If the stock options of Zeek's logging framework do not work for you, you can still write a C++ writer plugin to produce any output of your choice.

For example, the zeek-kafka plugin writes incoming Zeek data to Kafka topics. For this use case, you can also leverage Tenzir's kafka connector and write:

cat *.log | tenzir '
  read zeek-tsv
  | extend _path=#schema
  | to kafka -t zeek write json
  '

This pipeline starts by reading Zeek TSV, appends the _path field to emulate Streaming JSON, and then writes the events to the Kafka topic zeek. The example is not equivalent to the Zeek Kafka plugin, because concatenate existing fields and apply a (one-shot) pipeline, as opposed to continuously streaming to a Kafka topic. We'll elaborate on this in the next blog post, stay tuned.

Conclusion

In this blog, we presented the most common Zeek logging formats. We also provided examples how you can mobilize any of them in a Tenzir pipeline. If you're unsure when to use what Zeek logging format, here are our recommendations:

Recommendation
  • Use TSV when you can. If your downstream tooling can parse TSV, it is the best choice because it retains Zeek's rich type annotations as metadata—without the need for downstream schema wrangling.
  • Use Streaming JSON for the easy button. The single stream of NDJSON logs is most versatile, since most downstream tooling supports it well. Use it when you need to get in business quickly.
  • Use stock JSON when you must. There's marginal utility in the one-JSON-file-per-log format. It requires extra effort in keeping track of filenames and mapping fields to their corresponding types.
  • Use plugins for everything else. If none of these fit the bill or you need a tighter integration, leverage Zeek's writer plugins to create a custom logger.

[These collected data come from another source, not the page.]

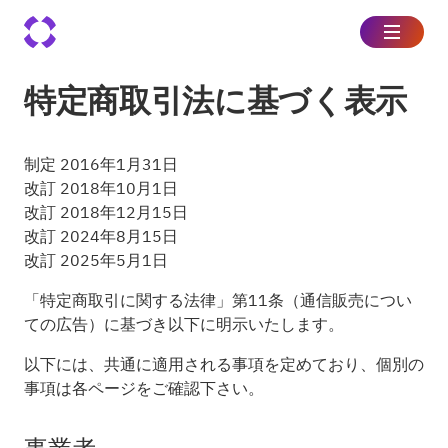
特定商取引法に基づく表示
制定 2016年1月31日
改訂 2018年10月1日
改訂 2018年12月15日
改訂 2024年8月15日
改訂 2025年5月1日
「特定商取引に関する法律」第11条（通信販売につい
ての広告）に基づき以下に明示いたします。
以下には、共通に適用される事項を定めており、個別の
事項は各ページをご確認下さい。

If you're a Zeek power user and need power tools for data processing, take a closer look at what we do at Tenzir. There's a lot more you can do!


  1. Zeek also comes with a Turing-complete scripting language for executing arbitrary logic. The event-based language resembles Javascript and is especially useful for performing in-depth protocol analysis and engineering detections.